Brief Puerto Rican Autonomy
In the late 1800s, the desire for independence from the Spanish crown boiled over in Puerto Rico. While the rebellion was quickly suppressed by the Spanish soldiers in San Juan, outbursts and uprisings erupted throughout the island, which led the Spanish crown to grant autonomy to government in the island. This change opened trade channels with other European colonies and the United States.
Becoming a US Territory
The autonomous government granted by Spain didn’t last long. After the Spanish-American war ended in 1898, Puerto Rico and Guam were ceded to the United States as part of the terms of the Treaty of Paris, and Puerto Rico maintains its provincial status to this day.
With Puerto Rico’s colonial state came several changes – mainly in currency, government, and education – with civil rights and political status being decided by U.S Congress, a power it still holds more than a century later. During the first three decades of its rule over Puerto Rico, the U.S. Congress approved a new Puerto Rican Constitution that made the island an autonomous U.S. commonwealth while the islanders retained full American citizenship.

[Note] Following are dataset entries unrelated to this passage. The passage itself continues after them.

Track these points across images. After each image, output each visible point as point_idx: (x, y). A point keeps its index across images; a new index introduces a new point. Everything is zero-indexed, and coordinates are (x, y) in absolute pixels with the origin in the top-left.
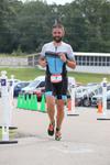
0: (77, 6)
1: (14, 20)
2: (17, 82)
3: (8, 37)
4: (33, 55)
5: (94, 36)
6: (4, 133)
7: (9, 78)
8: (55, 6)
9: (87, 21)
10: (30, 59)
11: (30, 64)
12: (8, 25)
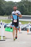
0: (22, 3)
1: (4, 6)
2: (5, 24)
3: (3, 11)
4: (10, 16)
5: (26, 11)
6: (1, 38)
7: (3, 22)
8: (16, 2)
9: (24, 7)
10: (9, 17)
11: (9, 19)
12: (2, 8)
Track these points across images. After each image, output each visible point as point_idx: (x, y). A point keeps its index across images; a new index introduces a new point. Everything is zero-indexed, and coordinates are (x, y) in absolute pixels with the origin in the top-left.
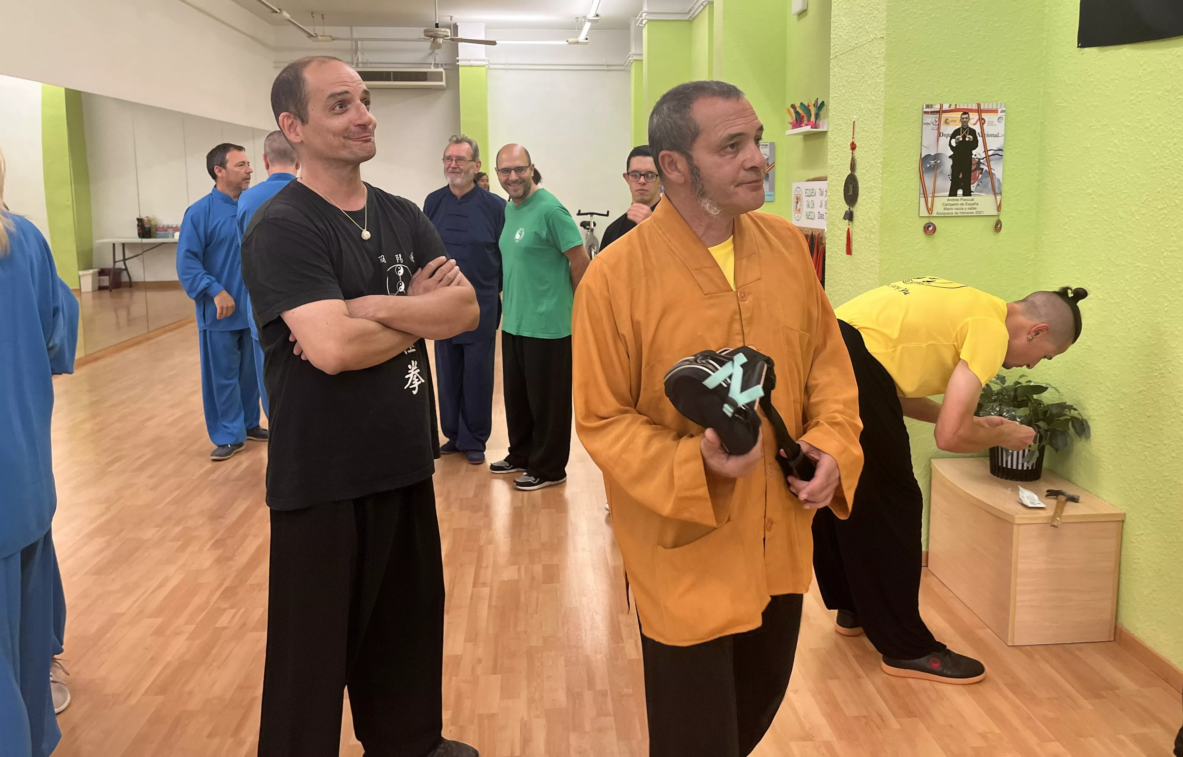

Even after becoming a U.S. territory, Puerto Ricans take pride in preserving much of the island’s indigenous traditions. Many of them can be appreciated in visits to the National Historic Site in San Juan, where you’ll learn more about the history of the discovery of the island; the Cruceta del Vigía, a watch post that sits at the top of a hill in the town of Ponce built by the Spaniards in 1801; and the Cabo Rojo lighthouse, a beautiful 1882 structure on the southwest of Puerto Rico that overlooks the whole natural reserve. These are just a few of the many historic sites you’ll discover while traveling around the island.